The Christian Church, Protestants, and Catholics alike believed that God had created the Universe just for mankind and so the Earth must be the center of it. That did not fit with what Copernicus knew about physics and the motion of the planets. With that belief, he couldn't make the math work or match his observations. He realized that if he created a new model and moved the Sun to the center, the equations all functioned much more smoothly.

Sometime between 1510 and 1514, Copernicus published his "Little Commentary" on his new model, a 40-page outline of his heliocentric — sun-centered — universe, which he sent to various astronomers while he continued working on a much longer, more detailed discussion of the idea. 

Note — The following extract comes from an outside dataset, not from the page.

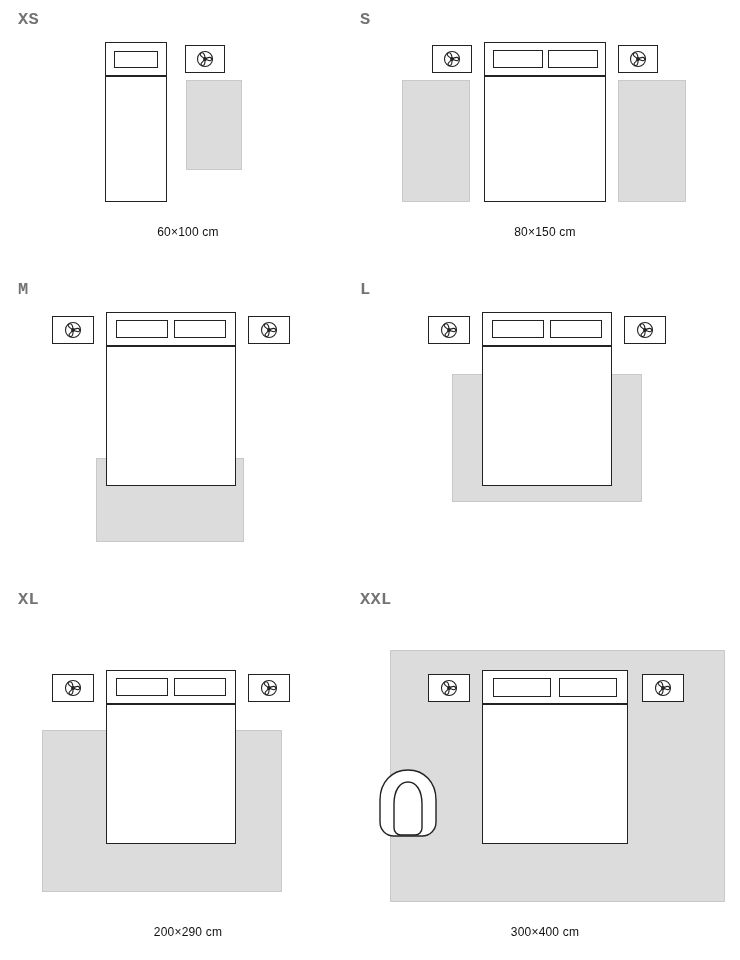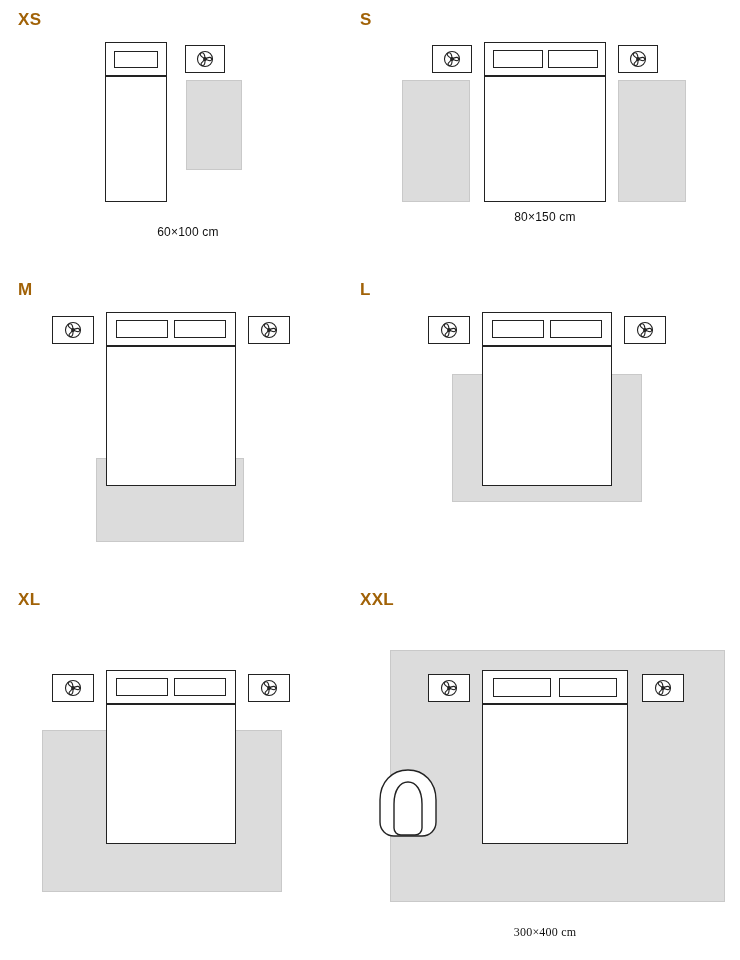"XS" .size-label { color: #a16207 -> #737373; font-family: none -> Liberation Mono, monospace }
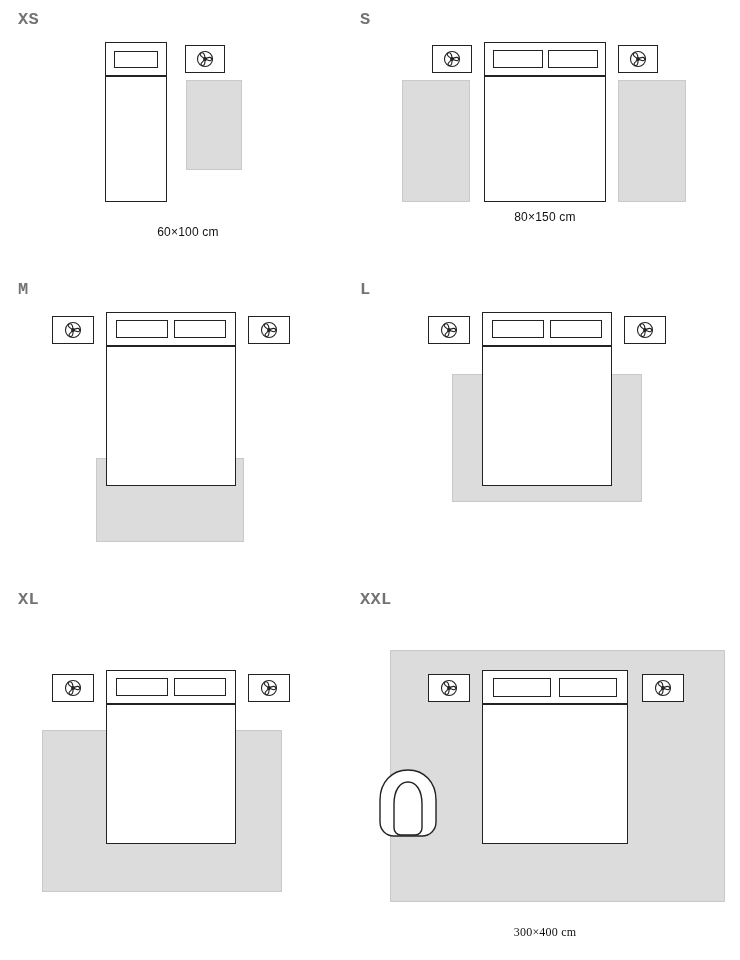"80×150 cm" div.caption { top: 200px -> 215px }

The expanded work was On the Revolutions (1543), which Copernicus dedicated to Pope Paul III, hoping the Pope would protect him from vilification for having removed the Earth from its sacred place. On the Revolutions hardly created a revolution when he wrote it; it was groundbreaking and controversial but, contrary to popular lore, the Church didn't immediately condemn him for it.

There were also those before Copernicus who had posited similar theories. Philolaus (c. 470 – c. 385 BCE) described an astronomical system in which a Central Fire (different from the Sun) occupied the center of the universe, and a counter-Earth, the Earth, Moon, the Sun itself, planets, and stars all revolved around it, in that order outward from the center.

Heraclides Ponticus (387–312 BCE) proposed that the Earth rotates on its axis. 

Aristarchus of Samos (c. 310 BCE – c. 230 BCE) was the first to advance a theory that the Earth orbited the Sun. Further mathematical details of Aristarchus's heliocentric system were worked out around 150 BCE by the Hellenistic astronomer Seleucus of Seleucia. Though Aristarchus's original text has been lost, a reference in Archimedes' book The Sand Reckoner (Archimedis Syracusani Arenarius & Dimensio Circuli) describes a work by Aristarchus in which he advanced the heliocentric model.